Published on 27 Whiringa-ā-nuku October 2023
Biography
Professor Fineran is a Fellow of Royal Society Te Apārangi and leads the Phage-host interactions (Phi) laboratory at Te Whare Wānanga o Ōtago the University of Otago. Professor Fineran completed his undergraduate training at Te Whare Wānanga o Waitaha the University of Canterbury and his doctoral and postdoctoral training at the University of Cambridge, UK, before returning to Aotearoa New Zealand as an independent researcher. He has received various national and international honours, including an Alexander von Humboldt Experienced Researcher Fellowship and a Rutherford Discovery Fellowship. Professor Fineran is also the only New Zealander to have received the Fleming Prize (Microbiology Society, UK).
Professor Fineran and his team study the complex world of molecular microbiology and virology, with a particular focus on the CRISPR-Cas bacterial adaptive immune system. Professor Fineran has authored over 120 peer reviewed journal articles in prestigious journals including Nature, Science and Nature Microbiology.
Research summary
Like humans, bacteria are susceptible to viral infections – and these can be deadly.
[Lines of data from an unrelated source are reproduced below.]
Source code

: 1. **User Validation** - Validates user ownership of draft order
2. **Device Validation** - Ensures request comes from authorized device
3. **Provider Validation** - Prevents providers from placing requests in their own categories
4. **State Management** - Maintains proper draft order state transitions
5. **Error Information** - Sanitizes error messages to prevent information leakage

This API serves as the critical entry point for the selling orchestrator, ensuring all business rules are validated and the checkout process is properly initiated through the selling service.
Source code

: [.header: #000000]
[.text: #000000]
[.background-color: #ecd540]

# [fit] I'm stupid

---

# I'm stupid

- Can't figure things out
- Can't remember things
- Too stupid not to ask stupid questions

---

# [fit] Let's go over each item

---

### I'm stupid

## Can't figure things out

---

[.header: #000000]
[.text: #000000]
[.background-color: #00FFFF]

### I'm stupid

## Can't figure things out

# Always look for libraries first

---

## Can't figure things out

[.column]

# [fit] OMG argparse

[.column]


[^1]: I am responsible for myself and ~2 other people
Viruses that infect bacteria, known as “bacteriophages”, or simply “phages”, are the most abundant biological entities on Earth. Due to their ability to kill bacteria, they are currently being explored as antimicrobial agents in medicine and agriculture. In order to safely exploit phages as antimicrobials, we need a thorough understanding of their biology, including the functions of their genes.
Bacteria have developed defence systems against phages, and, in response, some phages have evolved “anti-defence genes” to overcome them. Many of these have only been discovered by science in the last five years. In this James Cook Research Fellowship, Professor Fineran will develop a high-throughput method of introducing mutations into phage genomes. Using this method, which will take inspiration from his group’s previous successful work in bacteria, he will create a library of phages with different mutations spanning the entire genome. This library can be used to identify which genes are essential for phages to infect and kill bacteria, and to investigate their roles in the infection process. His mutagenesis method will also be used to introduce anti-defence genes into phage genomes to determine how they allow phages to overcome bacterial defence systems. This fundamental research will make it easier to rapidly generate phages that can evade specific bacterial defence systems - an important step towards using phages for the treatment of antibiotic-resistant bacterial infections.